Prison Made Me Liberal

By · Thursday, March 12th, 2009

Ana Diaz is a criminal justice student who takes issue with my assertion that prisons condition failure. She asks whether I have any suggestions on better alternatives to deter crime.

As I read her question, I understood that it came from the premise of the conservative principle that prisons deter crime. I am much more of a liberal. This philosophical debate goes back centuries, articulated well between Thomas Hobbes and John Locke. Hobbes believed that man was inherently evil and that only strict laws and punishment would keep the beast in line. Locke, on the other hand, believed that we all began as a clean slate, and our behaviors were learned in accordance with our exposures to society.

I am convinced that society can deter crime best by educating its populace. People pursue crime, I believe, because they do not perceive mechanisms through which they can reach the American dream. At least that is what I believe to be the motivation that drives most financial crimes. Myriad factors drive violent crimes, including passion and lost senses due to substance abuse, depression, and hopelessness. I am not convinced that the threat of prison serves as an adequate deterrence.

The prison lobbyists that have an interest in expanding prison budgets would disagree, as they seek to deter funding from social programs to expand this system of human warehousing. The recently released Pew Report shows that prison expenditures have grown at a much faster rate than other social programs, though I don’t believe more prison has stopped anyone from criminal behavior.

Deterring crime in society begins with bringing more access to opportunity. As government leaders implement reforms that will provide all Americans with a path to fulfillment, I feel convinced that more citizens will strive to leave as contributing members of society. Hopelessness, racism, inequality, and other social injustices lead many to crime. With those afflictions, I do not think that prisons serve as a deterrent. But my perceptions, of course, have been influenced from the 21-plus years I’ve spent locked inside of prison boundaries.

I recognize that prisons serve a purpose in our society. They must isolate those who prey upon others and whose behavior demonstrates an unwillingness to accept the values that make America great. Yet prison lobbyists have succeeded in deluding others into believing that we need more and more prisons. This wrongheaded emphasis has resulted in public policies that lead to massive prison expenditures and reduced expenditures on education and health care. Take a look at the problem in the great state of California.

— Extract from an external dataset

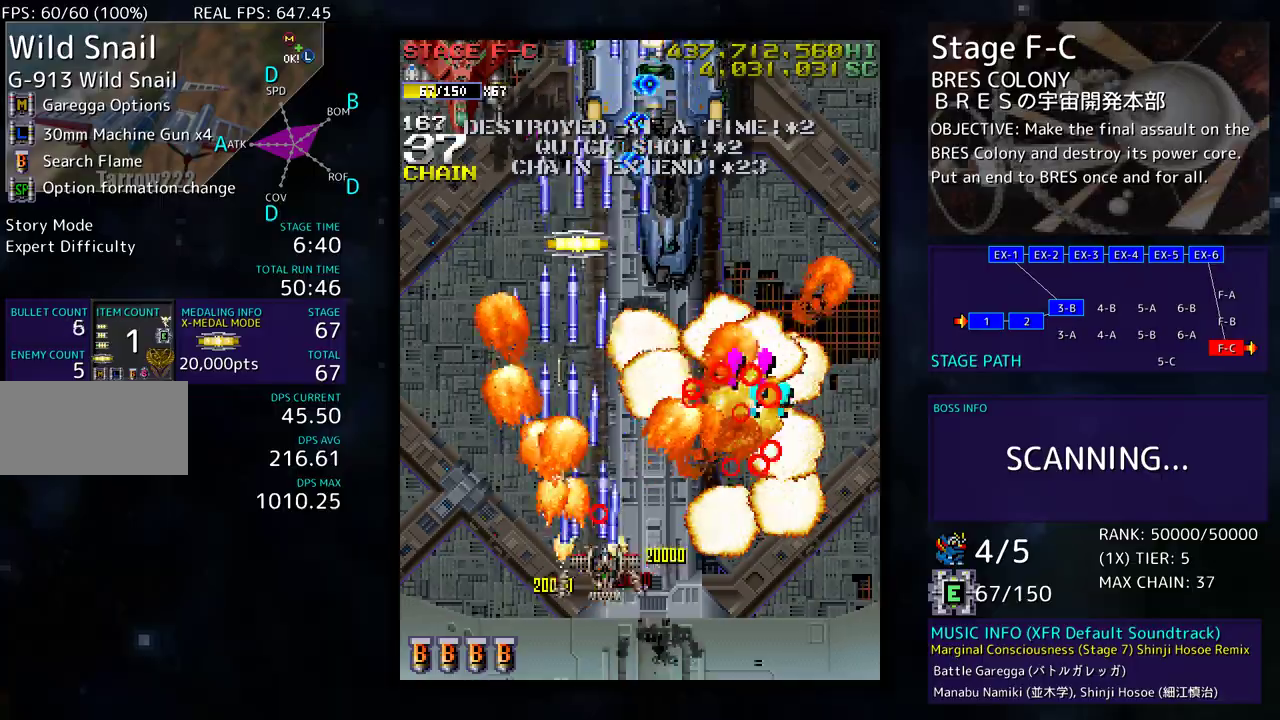
{"buttons": ["DPAD_UP", "DPAD_LEFT"], "events": [[217, "DPAD_RIGHT", "up"], [300, "DPAD_LEFT", "down"]]}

The corrections system has grown by massive proportions, though recidivism rates show that little correcting is going on. Meanwhile, education budgets are slashed to make room for more prison spending. People with last names like Santos or Diaz or Torres are told that there is no funding for college of unemployment. If they lack a strong set of personal values or moral code, they make bad decisions, as I did. The response that has guided public policy for at least 20 years has been to lock those people in prison, but I don’t think it has deterred crime. Perhaps I am wrong, though I feel more emphasis on education and social equality would lead to a safer society.